Fill in your bank account information. Take a break until the next morning so you can call your bank to ask where you find your ”IBAN number” and ”BIC code”.
Now it’s time to upload your book and its metadata. OK, this I know how to do! I have the title, the description – ”On the night the dragons burned Port Vert to the ground …” et cetera. Oh look, you can add other contributors, so I’ll give the credit they deserve to my amazing cover artist Myra Sjöberg and my amazing editor Anna Vintersvärd! A maximum of seven keywords, sure, I can do that, especially as they can even be multiple word keywords! ”Pansexual polyamorous pirate smut fantasy”, ”HBTQ”, ”Queer pirates”, ”Pirate fantasy”, ”Pirate smut”, ”Smut with consent” – that’s even just six, but I think they say it all, great!
The next step is when you realise you don’t have a cover image that’s high-resolution enough. Email your editor: help! Since your amazing editor is a superhero, she swoops in and finds a high-res cover image and sends it over. It gets accepted by Amazon. Another success!
Then there’s the thing with DRM. Enable or do not enable? Amazon: ”You will NOT be able to change this once you’ve chosen.” (Blue. No! Yellow!) Google stuff, ask editor, dither, wonder, worry, choose.
Now THIS is where it takes five minutes: Upload your text file. Preview how it will look on a Kindle. Worry about font. Assume readers can manipulate font in their Kindle. Click Save and continue.
Ask editor: ”Parts of the world or everywhere?” Editor answers: ”Everywhere!!!” Click Save and Publish! Hey presto, in five minutes. Or thereabouts.
”Your book will go live on Amazon within 12 to 24 hours. Usually.”
Wait. Sleep, breakfast, play with cat.
Realise that hey wait, ”HBTQ” is the Swedish initialism, in English it should be ”LGBTQ”. Aha, I’m not allowed to make changes while Amazon is reviewing my book. No sweat, I’ll just do that tomorrow.
Receive email: ”Your book is available in the Kindle Store!” Do a little dance. Conjure a little dragon mirage to fly around spreading rainbow sprinkles making everyone happy. Hurry in to change the key word before you shout it from the rooftops. Change that one key word.
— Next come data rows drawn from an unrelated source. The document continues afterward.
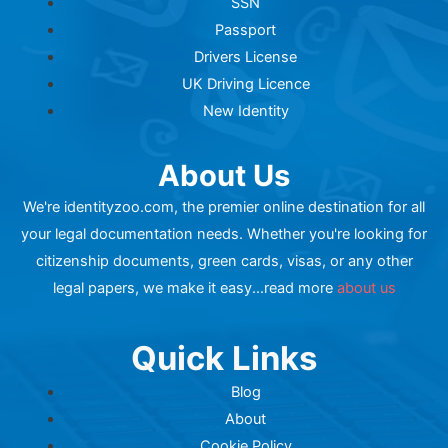
SSN
Passport
Drivers License
UK Driving Licence
New Identity
About Us
We're identityzoo.com, the premier online destination for all
your legal documentation needs. Whether you're looking for
citizenship documents, green cards, visas, or any other
legal papers, we make it easy...read more
about us
Quick Links
Blog
About
Cookie Policy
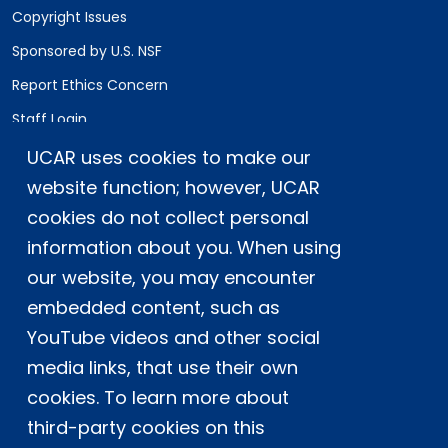
Copyright Issues
Sponsored by U.S. NSF
Report Ethics Concern
Staff Login
UCAR uses cookies to make our
Postal Address:
P.O. Box 3000, Boulder, CO 80307-3000
website function; however, UCAR
cookies do not collect personal
Shipping Address:
3090 Center Green Drive, Boulder, CO 80301
information about you. When using
our website, you may encounter
embedded content, such as
This material is based upon work supported
YouTube videos and other social
by the NSF National Center for Atmospheric
Research, a major facility sponsored by the
media links, that use their own
U.S. National Science Foundation and
cookies. To learn more about
managed by the University Corporation for
third-party cookies on this
Atmospheric Research. Any opinions,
”We are reviewing your changes. This will take 12 to 72 hours.”
Wait. Work. Wait. Work.
While waiting, look again at the preliminary Amazon page and realise: Hey, wouldn’t it be nice if that line just beneath the title of the book actually said ”Harriet Dumont (author)”? Harriet, did you perchance assume that the person running the account would automatically be listed as author? This is not the case. Instead it now looks as if Anna has edited a collection of Myra’s illustrations, which would be awesome, but which is unfortunately not the case.
Also while waiting, get anxious about Amazon saying the list price is $6.24, when you’ve put $4.99. It’s the right price on Amazon UK, so what’s strange? What, I ask? Whaat, I wonder? An hour or two and some maths later: Ah. It’s the VAT if I, in Sweden, were to buy it from Amazon US. Calm down. Have some tea.
[waiting] [waiting] Then! ”Updates being published.” Oh! [Refreshing page] [Refreshing page] ”Updates being published.” [Refreshing page] &c &c. And then! Once more, dear friends, my updated book is available in the Kindle store – and thus available for me to edit! And so I edit again and put to print that Harriet Dumont is the author of pansexual polyamorous pirate smut fantasy novel The Incorrigible. Setting the worlds right. Cutting the moorings with an axe, hoisting the sails, steering into the wind and heading out to sea!
”It may take X hours” etcetera. And then, the final time (I hope), in the middle of the afternoon: ”Your book is available in the Kindle Store!” The Incorrigible pirates are ready to conquer the world!
In the immortal words of Monty Python’s Flying Circus: That was never five minutes just now.